What you need to do —
In the items below, rename "consumer" to "daemon" in the lines starting at the one containing "Fixed a subtle" and ending at the one containing "defaults are removed", leaving everything else unchanged. Return only those lines.

(Items from a data source)
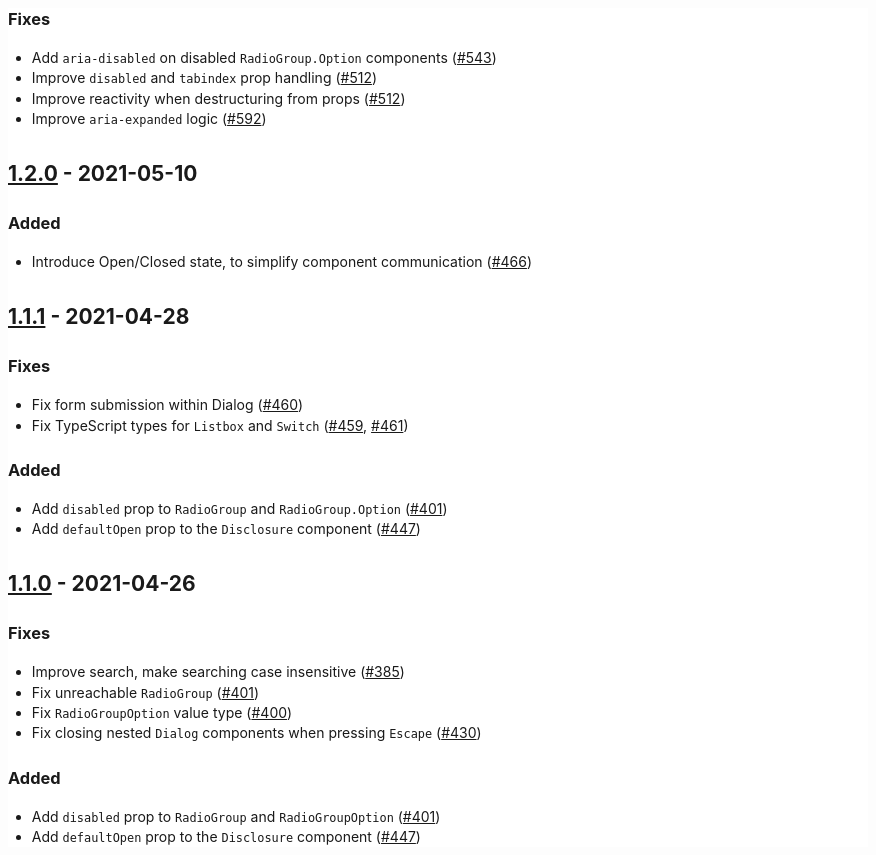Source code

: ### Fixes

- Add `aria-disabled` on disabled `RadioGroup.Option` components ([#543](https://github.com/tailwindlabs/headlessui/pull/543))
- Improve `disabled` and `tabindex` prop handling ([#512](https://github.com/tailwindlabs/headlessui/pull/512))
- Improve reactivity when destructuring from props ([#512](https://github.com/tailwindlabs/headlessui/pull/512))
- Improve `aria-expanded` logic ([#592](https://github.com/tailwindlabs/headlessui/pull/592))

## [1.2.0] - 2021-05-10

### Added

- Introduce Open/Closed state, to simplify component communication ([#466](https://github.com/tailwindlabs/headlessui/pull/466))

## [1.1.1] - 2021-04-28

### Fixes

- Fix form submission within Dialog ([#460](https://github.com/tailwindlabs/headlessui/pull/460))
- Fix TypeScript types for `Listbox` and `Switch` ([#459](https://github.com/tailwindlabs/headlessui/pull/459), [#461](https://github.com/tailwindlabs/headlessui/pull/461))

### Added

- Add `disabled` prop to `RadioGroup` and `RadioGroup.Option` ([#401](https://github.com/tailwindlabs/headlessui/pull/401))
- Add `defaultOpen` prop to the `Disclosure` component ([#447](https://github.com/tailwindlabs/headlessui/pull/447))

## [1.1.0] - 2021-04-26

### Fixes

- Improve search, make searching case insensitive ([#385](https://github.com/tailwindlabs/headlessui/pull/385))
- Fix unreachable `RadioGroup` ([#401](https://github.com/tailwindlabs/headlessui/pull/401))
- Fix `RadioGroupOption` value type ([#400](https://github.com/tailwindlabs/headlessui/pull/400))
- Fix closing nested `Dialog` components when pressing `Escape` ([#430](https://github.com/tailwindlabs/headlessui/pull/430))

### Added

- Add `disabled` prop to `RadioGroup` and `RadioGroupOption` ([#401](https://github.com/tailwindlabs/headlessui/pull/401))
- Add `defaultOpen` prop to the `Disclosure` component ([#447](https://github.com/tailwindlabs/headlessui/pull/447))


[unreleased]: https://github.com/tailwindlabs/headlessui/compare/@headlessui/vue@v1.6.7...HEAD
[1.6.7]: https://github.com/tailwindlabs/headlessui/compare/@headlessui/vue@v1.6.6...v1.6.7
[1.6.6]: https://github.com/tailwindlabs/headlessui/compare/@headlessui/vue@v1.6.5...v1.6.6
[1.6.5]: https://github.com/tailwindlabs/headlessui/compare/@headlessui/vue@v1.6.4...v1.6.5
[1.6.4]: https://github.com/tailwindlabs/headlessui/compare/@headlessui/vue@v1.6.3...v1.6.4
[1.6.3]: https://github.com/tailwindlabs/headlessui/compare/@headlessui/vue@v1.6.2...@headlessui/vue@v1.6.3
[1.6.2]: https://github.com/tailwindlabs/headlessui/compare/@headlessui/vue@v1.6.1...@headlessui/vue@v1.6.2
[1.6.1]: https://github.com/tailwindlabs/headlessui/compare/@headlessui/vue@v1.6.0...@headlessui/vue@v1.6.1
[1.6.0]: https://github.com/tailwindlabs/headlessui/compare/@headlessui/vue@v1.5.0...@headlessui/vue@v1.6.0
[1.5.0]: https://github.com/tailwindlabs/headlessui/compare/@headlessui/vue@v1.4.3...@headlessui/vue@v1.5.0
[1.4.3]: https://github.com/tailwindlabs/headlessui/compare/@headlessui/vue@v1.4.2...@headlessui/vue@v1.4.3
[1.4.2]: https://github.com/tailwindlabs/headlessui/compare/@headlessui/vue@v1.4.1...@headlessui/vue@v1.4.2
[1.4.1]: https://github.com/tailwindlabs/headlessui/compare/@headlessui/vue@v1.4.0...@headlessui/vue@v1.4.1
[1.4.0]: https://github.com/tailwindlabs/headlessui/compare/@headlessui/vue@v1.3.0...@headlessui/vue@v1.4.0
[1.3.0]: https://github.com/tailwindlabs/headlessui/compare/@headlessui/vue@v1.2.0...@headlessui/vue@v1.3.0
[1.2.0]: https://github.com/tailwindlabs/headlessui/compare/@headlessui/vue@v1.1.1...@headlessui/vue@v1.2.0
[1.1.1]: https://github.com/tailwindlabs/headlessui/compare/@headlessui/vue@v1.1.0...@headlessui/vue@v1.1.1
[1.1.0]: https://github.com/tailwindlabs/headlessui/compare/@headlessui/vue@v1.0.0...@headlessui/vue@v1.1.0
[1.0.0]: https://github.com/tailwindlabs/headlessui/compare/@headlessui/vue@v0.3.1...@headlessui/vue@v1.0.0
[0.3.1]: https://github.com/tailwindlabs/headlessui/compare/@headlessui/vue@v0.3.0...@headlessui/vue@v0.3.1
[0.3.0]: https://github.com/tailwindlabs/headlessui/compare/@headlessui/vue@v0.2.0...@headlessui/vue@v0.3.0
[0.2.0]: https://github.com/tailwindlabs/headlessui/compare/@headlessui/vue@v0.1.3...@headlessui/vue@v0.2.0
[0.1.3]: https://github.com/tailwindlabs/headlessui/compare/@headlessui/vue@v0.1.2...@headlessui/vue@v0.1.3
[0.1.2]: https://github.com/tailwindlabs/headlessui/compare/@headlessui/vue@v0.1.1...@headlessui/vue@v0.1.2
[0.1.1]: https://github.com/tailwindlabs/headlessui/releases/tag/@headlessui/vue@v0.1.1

* * *

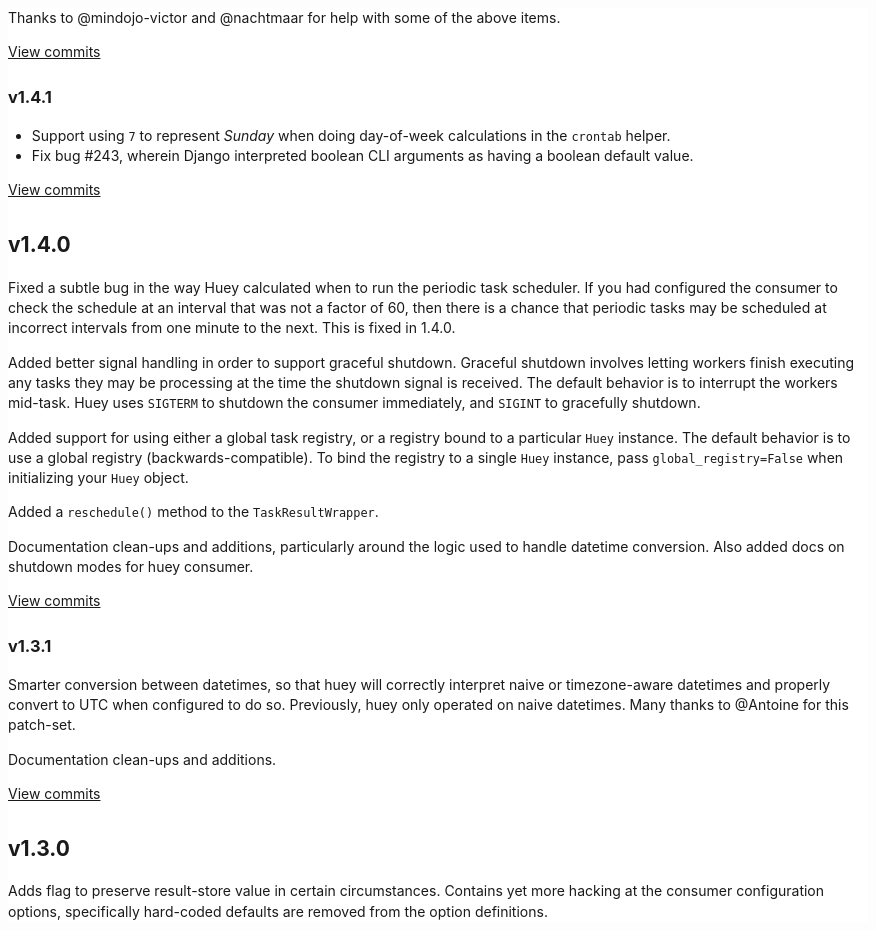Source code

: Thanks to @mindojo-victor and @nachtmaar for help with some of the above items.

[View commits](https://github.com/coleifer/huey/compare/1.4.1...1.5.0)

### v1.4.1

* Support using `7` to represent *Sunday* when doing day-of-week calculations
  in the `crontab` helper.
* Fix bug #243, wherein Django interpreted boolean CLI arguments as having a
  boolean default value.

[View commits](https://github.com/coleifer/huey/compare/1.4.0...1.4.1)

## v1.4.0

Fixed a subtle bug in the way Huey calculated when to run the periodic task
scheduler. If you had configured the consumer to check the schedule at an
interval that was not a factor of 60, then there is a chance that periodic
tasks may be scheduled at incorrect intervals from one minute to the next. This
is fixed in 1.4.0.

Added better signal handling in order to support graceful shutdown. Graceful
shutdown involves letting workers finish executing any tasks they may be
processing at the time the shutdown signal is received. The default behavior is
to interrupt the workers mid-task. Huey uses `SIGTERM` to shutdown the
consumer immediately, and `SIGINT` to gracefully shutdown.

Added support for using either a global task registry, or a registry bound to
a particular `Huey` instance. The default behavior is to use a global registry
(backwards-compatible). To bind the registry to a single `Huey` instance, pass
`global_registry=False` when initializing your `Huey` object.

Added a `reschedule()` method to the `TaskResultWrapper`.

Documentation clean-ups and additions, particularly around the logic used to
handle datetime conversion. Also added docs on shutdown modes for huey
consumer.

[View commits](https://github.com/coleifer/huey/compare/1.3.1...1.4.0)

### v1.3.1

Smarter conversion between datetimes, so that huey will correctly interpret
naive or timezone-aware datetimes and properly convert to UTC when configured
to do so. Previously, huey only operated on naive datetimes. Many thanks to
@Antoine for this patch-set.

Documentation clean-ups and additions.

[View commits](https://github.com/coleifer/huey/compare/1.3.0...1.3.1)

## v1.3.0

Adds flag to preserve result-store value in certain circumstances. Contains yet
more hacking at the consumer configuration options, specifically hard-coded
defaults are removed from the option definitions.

The answer —
Fixed a subtle bug in the way Huey calculated when to run the periodic task
scheduler. If you had configured the daemon to check the schedule at an
interval that was not a factor of 60, then there is a chance that periodic
tasks may be scheduled at incorrect intervals from one minute to the next. This
is fixed in 1.4.0.

Added better signal handling in order to support graceful shutdown. Graceful
shutdown involves letting workers finish executing any tasks they may be
processing at the time the shutdown signal is received. The default behavior is
to interrupt the workers mid-task. Huey uses `SIGTERM` to shutdown the
daemon immediately, and `SIGINT` to gracefully shutdown.

Added support for using either a global task registry, or a registry bound to
a particular `Huey` instance. The default behavior is to use a global registry
(backwards-compatible). To bind the registry to a single `Huey` instance, pass
`global_registry=False` when initializing your `Huey` object.

Added a `reschedule()` method to the `TaskResultWrapper`.

Documentation clean-ups and additions, particularly around the logic used to
handle datetime conversion. Also added docs on shutdown modes for huey
daemon.

[View commits](https://github.com/coleifer/huey/compare/1.3.1...1.4.0)

### v1.3.1

Smarter conversion between datetimes, so that huey will correctly interpret
naive or timezone-aware datetimes and properly convert to UTC when configured
to do so. Previously, huey only operated on naive datetimes. Many thanks to
@Antoine for this patch-set.

Documentation clean-ups and additions.

[View commits](https://github.com/coleifer/huey/compare/1.3.0...1.3.1)

## v1.3.0

Adds flag to preserve result-store value in certain circumstances. Contains yet
more hacking at the daemon configuration options, specifically hard-coded
defaults are removed from the option definitions.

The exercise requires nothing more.